Replace R with len(OH) or len(OJ) to get the inner and outer track points. 130.76.64.116 (talk) 22:14, 14 December 2011 (UTC)

Thank You :) I know have enough information I think to build a general 'bend' function, unless it's already a library function :) Sfan00 IMG (talk) 22:27, 14 December 2011 (UTC)

A more generalised solution would involve having a function that converted a point in (x,z) relative to AB, to an equivalent (x,z) in the curve, but I think I should figure that out myself before asking here again Sfan00 IMG (talk) 22:56, 14 December 2011 (UTC)

Hmm. looking at the diagram I've seen another possible method for getting ${\displaystyle X_{c}}$ for any z

${\displaystyle r\cos(t)=z}$

${\displaystyle rsin(t)=x}$

So : ${\displaystyle {\frac {z}{r}}=cos(t)}$ and ${\displaystyle t=\arccos {\frac {z}{r}}}$

If ${\displaystyle x=r\sin(t)}$ then ${\displaystyle x=r\sin(\arccos({\frac {z}{r}}))={\sqrt {1-{({\frac {z}{r}})^{2}}}}}$

? Sfan00 IMG (talk) 01:01, 15 December 2011 (UTC)

${\displaystyle \sin \arccos x={\sqrt {1-x^{2}}}}$ Widener (talk) 01:47, 15 December 2011 (UTC)

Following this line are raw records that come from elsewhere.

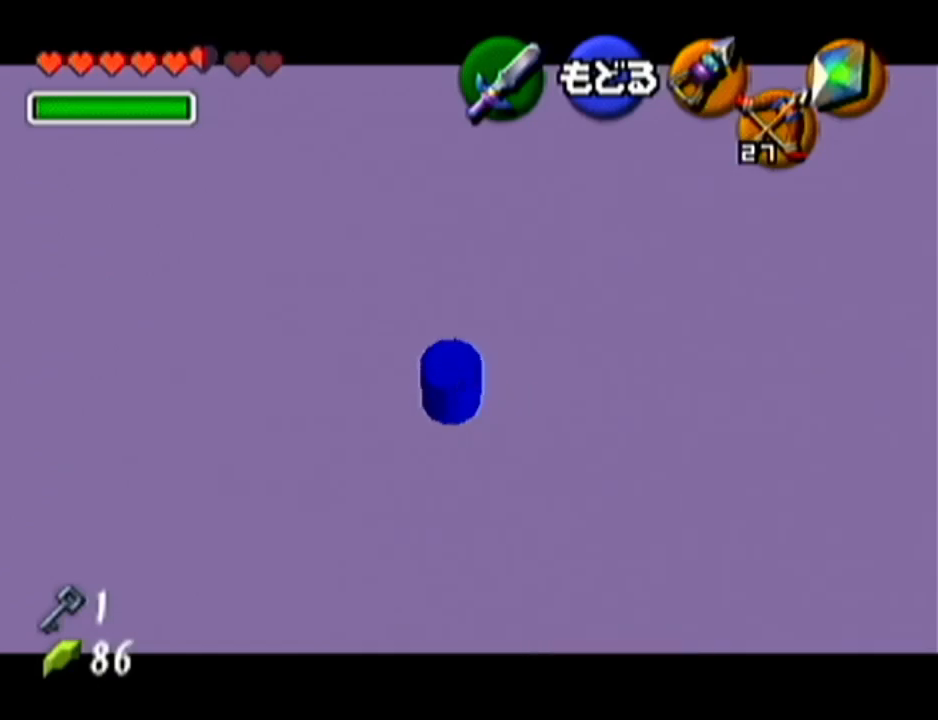
{"buttons": ["C_LEFT"], "left_stick": "center", "events": [[450, "left_stick", "down"], [483, "C_LEFT", "down"], [500, "left_stick", "center"]]}
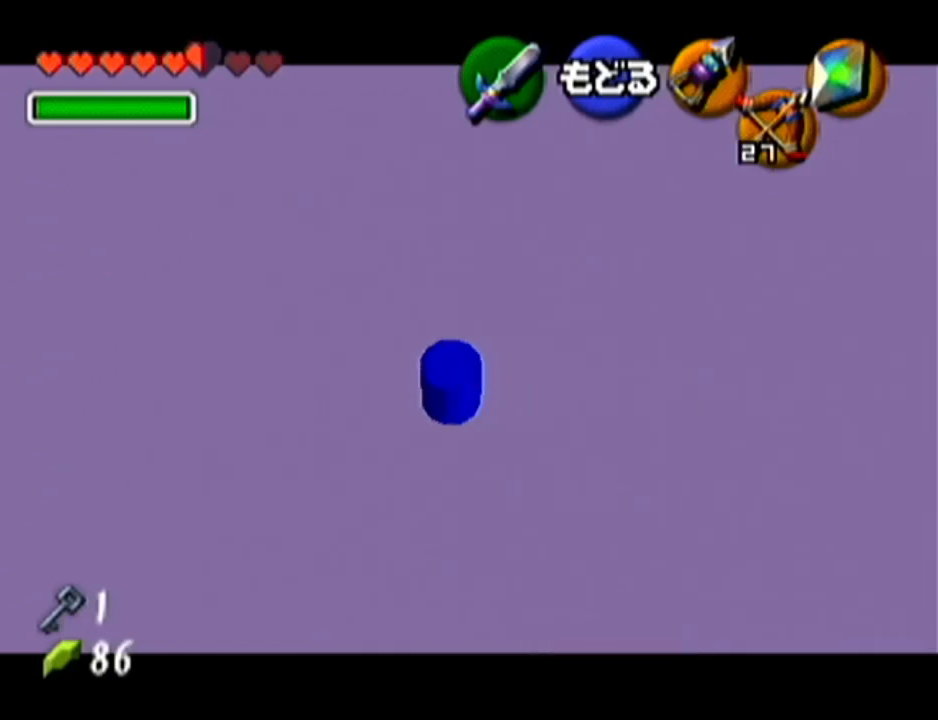
{"buttons": [], "left_stick": "center", "events": [[67, "C_LEFT", "up"]]}
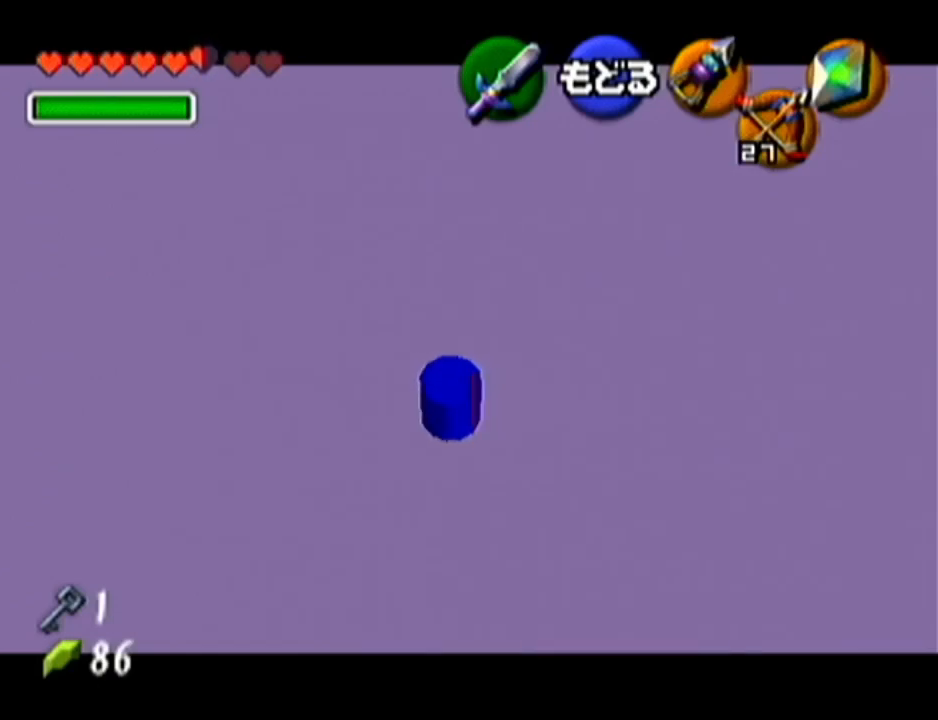
{"buttons": [], "left_stick": "center", "events": []}
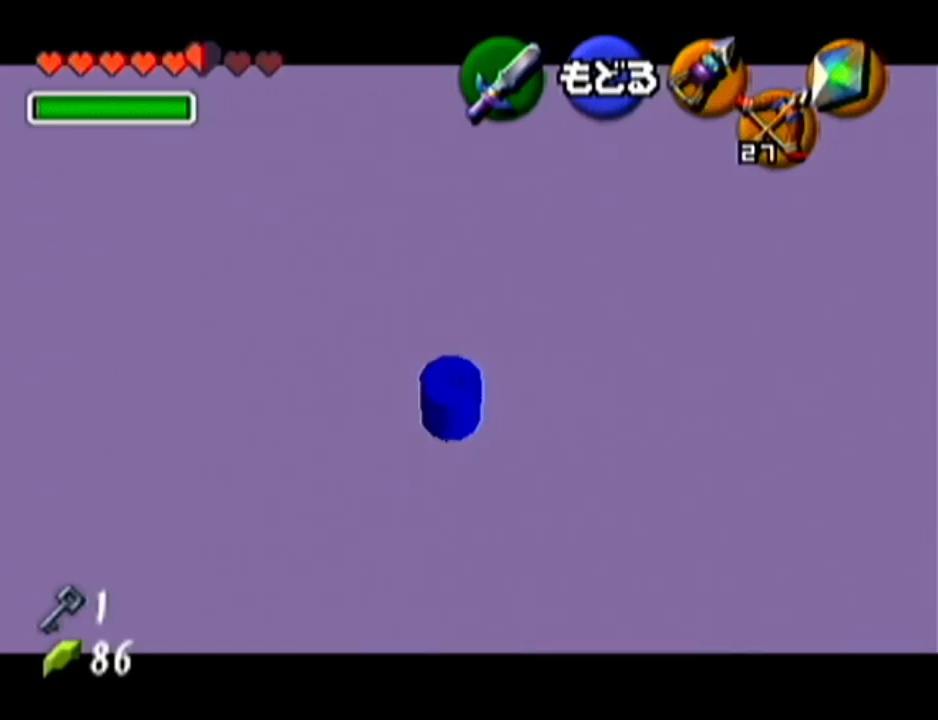
{"buttons": [], "left_stick": "center", "events": [[284, "left_stick", "up"], [317, "C_LEFT", "down"], [417, "C_LEFT", "up"], [434, "left_stick", "center"]]}
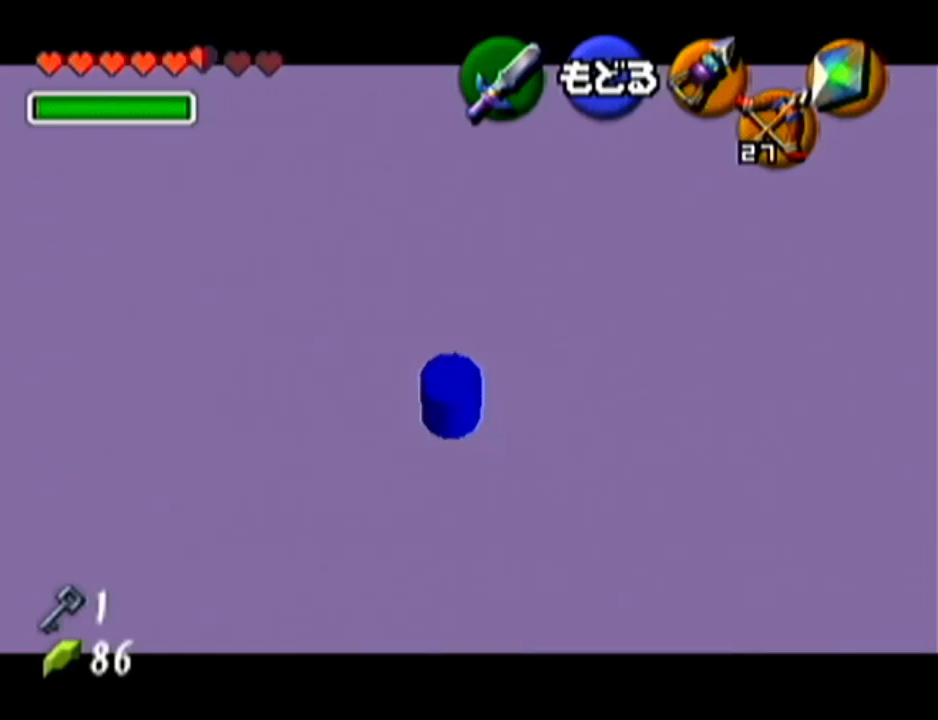
{"buttons": [], "left_stick": "center", "events": []}
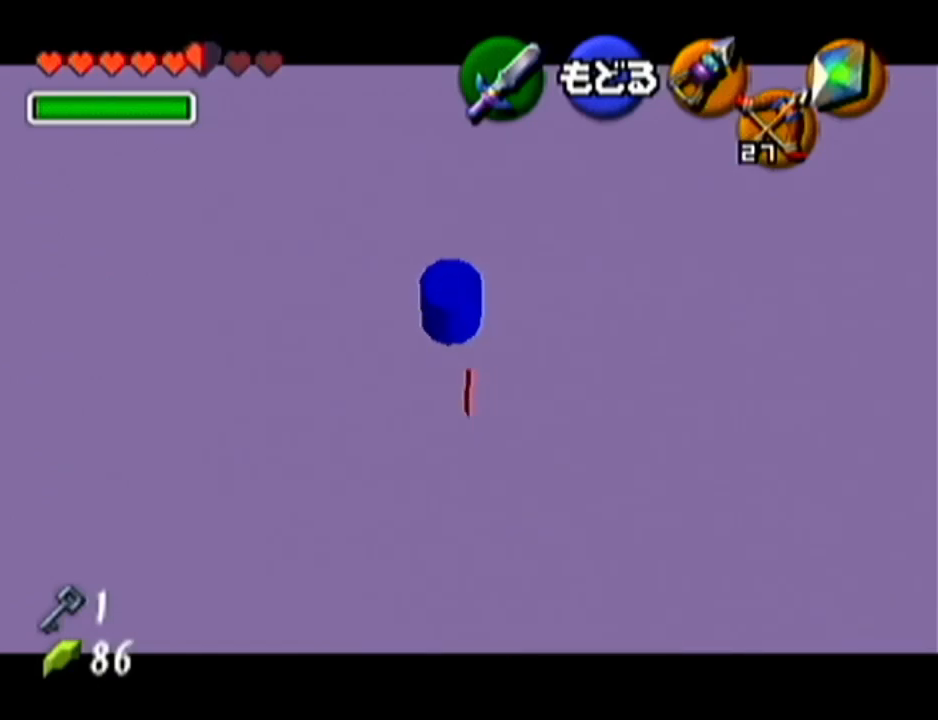
{"buttons": ["C_LEFT"], "left_stick": "center", "events": [[184, "C_LEFT", "down"], [284, "C_LEFT", "up"], [417, "C_LEFT", "down"]]}
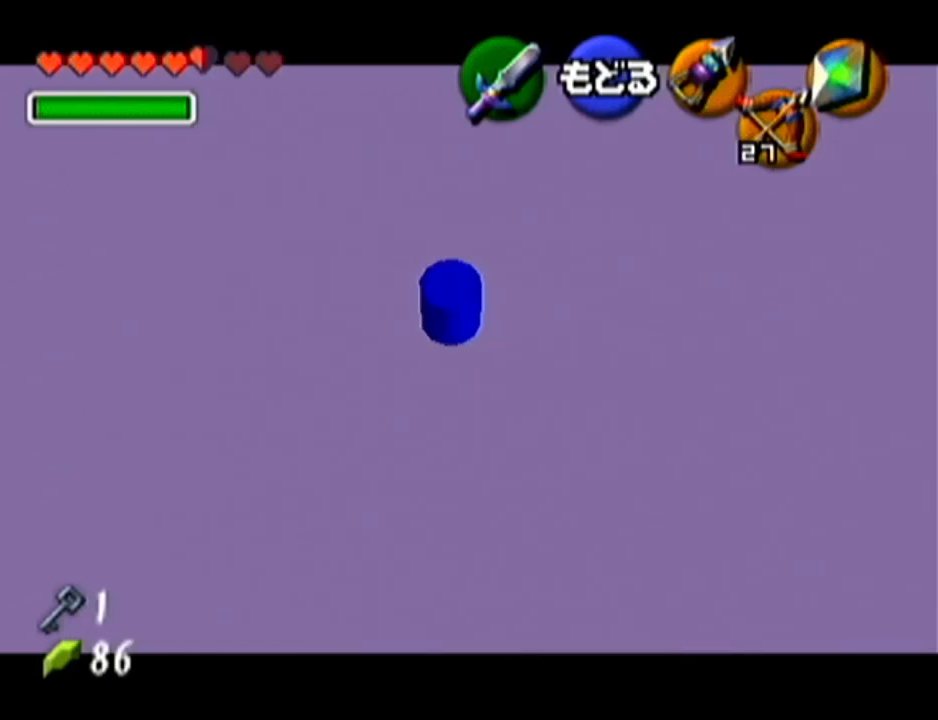
{"buttons": [], "left_stick": "center", "events": [[66, "C_LEFT", "up"]]}
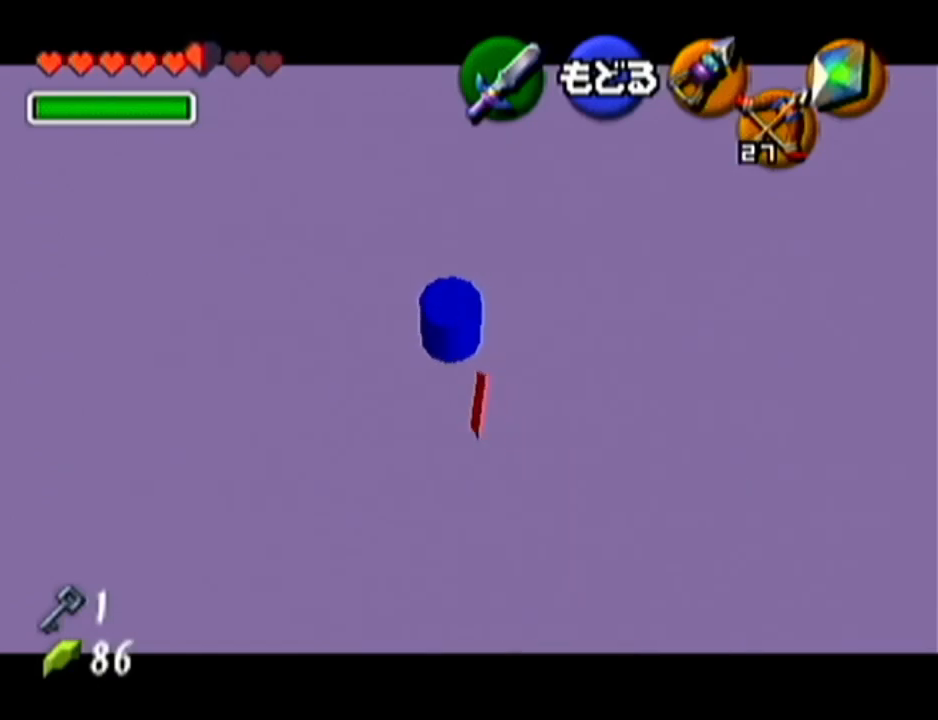
{"buttons": [], "left_stick": "center", "events": []}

Having tested , the formulae based on arcos doesn't work consistently, sorry. Sfan00 IMG (talk) 10:37, 15 December 2011 (UTC)

OK , having again tried a number of approaches, I am clearly not understanding something. So given the diagram, A at x=0,z=0, with +z axes along AB and the +x axes running from A vertically down the page, How do I map any general point (x,z) w.r.t to the chord, to a point in a 'curved' space for the following cases :

1. 'bend' - z distances parallel to chord AB get scaled.
2. 'curve' - z distances parallel to chord AB are translated to 'arc' distances w.r.t arc AB?

I'm sorry to sound like someone with no math ability at all :( Sfan00 IMG (talk) 11:09, 15 December 2011 (UTC)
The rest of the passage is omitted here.